Ha comenzado el tiempo vacacional. El mío, vaya. Y no porque lo diga la órbita de la Tierra en inclinación adecuada con el Sol ni porque el termómetro juegue a subir y bajar. No. Nada de eso. El tiempo vacacional -el mío, vaya- comienza en el instante preciso en el que mi bata blanca del colegio se descuelga del perchero del despacho y llega en una bolsa verde hasta el tambor de mi lavadora.
Por eso el tiempo vacacional -sí, el mío- se divide en tres momentos claves: Navidad, Semana Santa y Verano. Así, con mayúsculas. Porque es más grande y a mi bata le dará tiempo a quedar blanqueada, planchada, perfecta para empezar su vuelta al cole -y yo con ella- dentro de dos meses.
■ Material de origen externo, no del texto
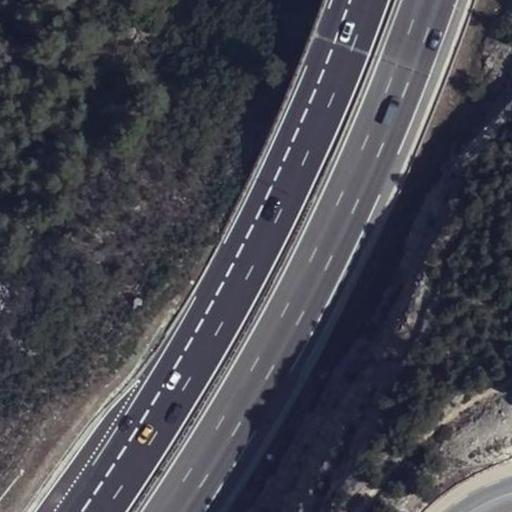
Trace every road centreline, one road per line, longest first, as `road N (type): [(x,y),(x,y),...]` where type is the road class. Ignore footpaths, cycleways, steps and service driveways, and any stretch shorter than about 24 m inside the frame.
road 1 (motorway): [(396,0),(348,115),(187,383),(95,511)]
road 2 (motorway): [(162,511),(224,426),(393,142),(458,0)]
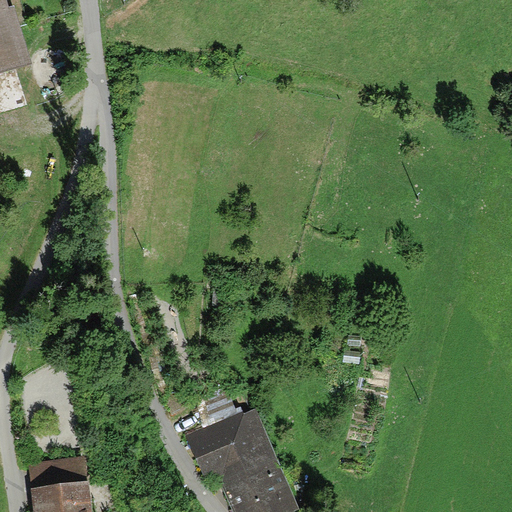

Por si acaso, esta vez me guardé de revisar sus tres bolsillos, para no lavar con suavizante los pequeños trozos de tiza que luego mi amigo Nacho me pide para sus clases, ni para dejar que sonara -claclac, claclac- el pin de mi nombre dando vueltas en lo profundo de mi lavadora nueva.
Y cuando mi bata esté ya seca, lista para ser planchada -que ya lo hago yo, Negre, que tú esto de camisas y tu bata no lo haces bien, me dirá Él-, volverá a la bolsa verde, aquí en el pasillo de la entrada, dispuesta en línea de salida y deseosa -la primera- para comenzar en septiembre a las aulas.